Work request =
In the text on Raman School Bhopal, who is the school named after?

Text under study =
Location
- Bhopal, Madhya Pradesh India 23°14′33″N 77°26′52″E﻿ / ﻿23.242569°N 77.447752°E

Information
- Type: Public Sector School
- Established: 1963
- Principal: N.U.K. Menon
- Classes: 1 to 12
- Campus: Urban

= Raman School Bhopal =

Raman Higher Secondary School was one of the oldest schools in Bhopal. This school was established in 1963 by Bharat Heavy Electrical Education Society (now part of BHEL Shiksha Mandal Bhopal, with funding from the public sector engineering company Bharat Heavy Electricals Limited (BHEL) Bhopal.

==Etymology==
The school was named after C. V. Raman, an Indian scientist who was awarded the 1930 Nobel Prize in Physics for his work on the scattering of light and for the discovery of the Raman effect.

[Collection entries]
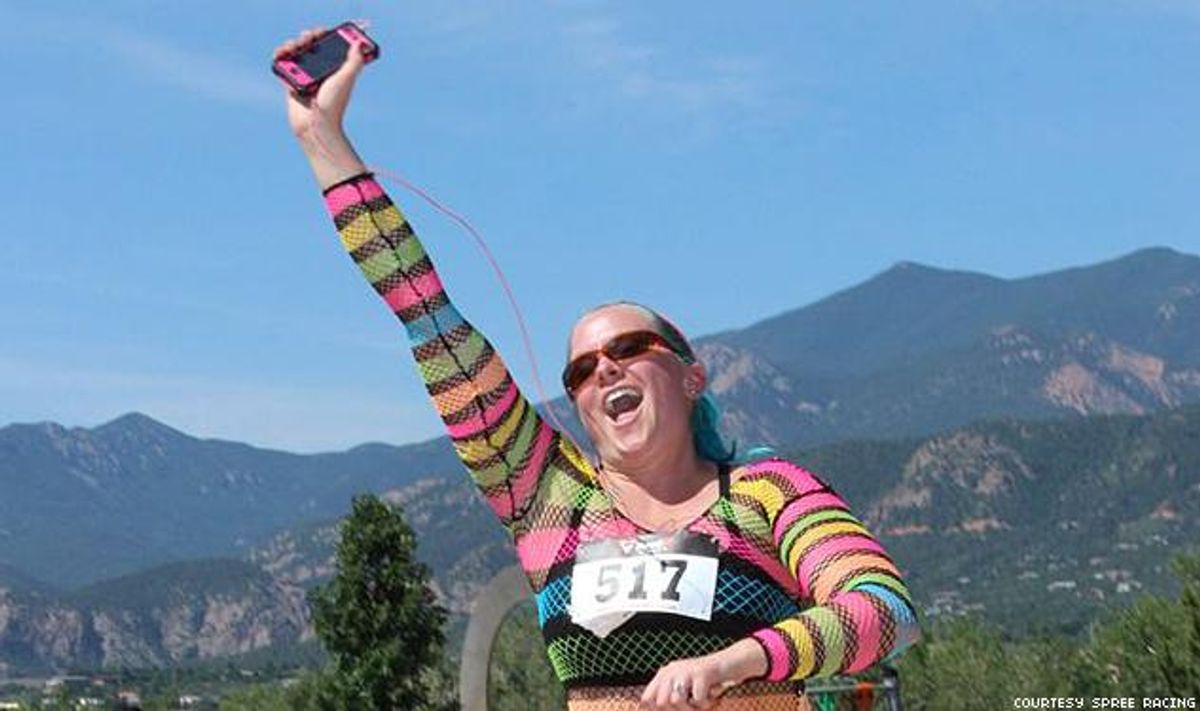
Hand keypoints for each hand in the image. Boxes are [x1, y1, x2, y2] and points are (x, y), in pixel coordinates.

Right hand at [273, 26, 370, 143]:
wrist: (315, 125)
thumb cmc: (333, 105)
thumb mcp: (346, 79)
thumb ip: (354, 61)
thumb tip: (359, 43)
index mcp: (334, 67)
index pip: (329, 43)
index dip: (326, 34)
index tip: (323, 31)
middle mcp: (319, 70)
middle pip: (310, 44)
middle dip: (308, 36)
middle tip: (309, 39)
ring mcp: (304, 75)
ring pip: (295, 51)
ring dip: (292, 43)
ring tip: (294, 47)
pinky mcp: (290, 82)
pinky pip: (282, 64)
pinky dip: (280, 56)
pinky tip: (282, 54)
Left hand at [639, 640, 765, 709]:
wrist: (731, 663)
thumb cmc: (708, 681)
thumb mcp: (685, 689)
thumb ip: (670, 699)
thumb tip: (652, 709)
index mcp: (664, 674)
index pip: (647, 699)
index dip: (659, 710)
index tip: (676, 710)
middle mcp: (671, 670)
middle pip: (661, 703)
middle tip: (694, 706)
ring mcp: (685, 670)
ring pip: (676, 702)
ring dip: (693, 708)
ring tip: (703, 700)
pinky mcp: (701, 673)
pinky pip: (698, 700)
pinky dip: (707, 703)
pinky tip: (712, 694)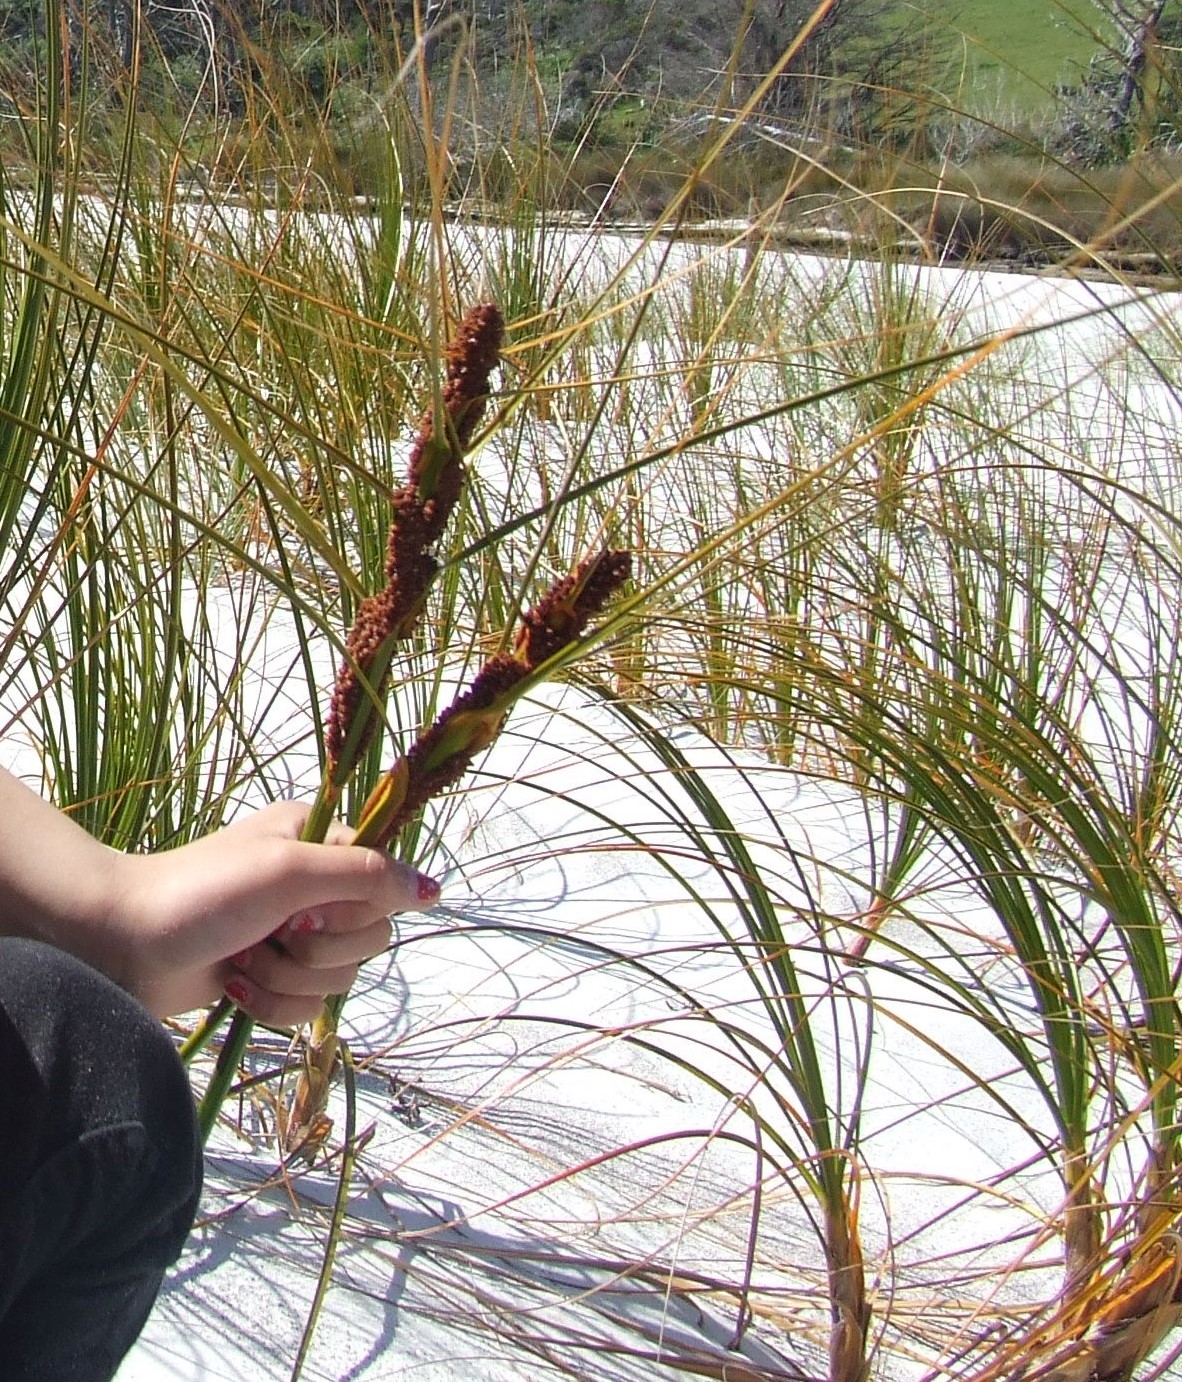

Task output =
C. V. Raman, the Indian scientist awarded the 1930 Nobel Prize in Physics.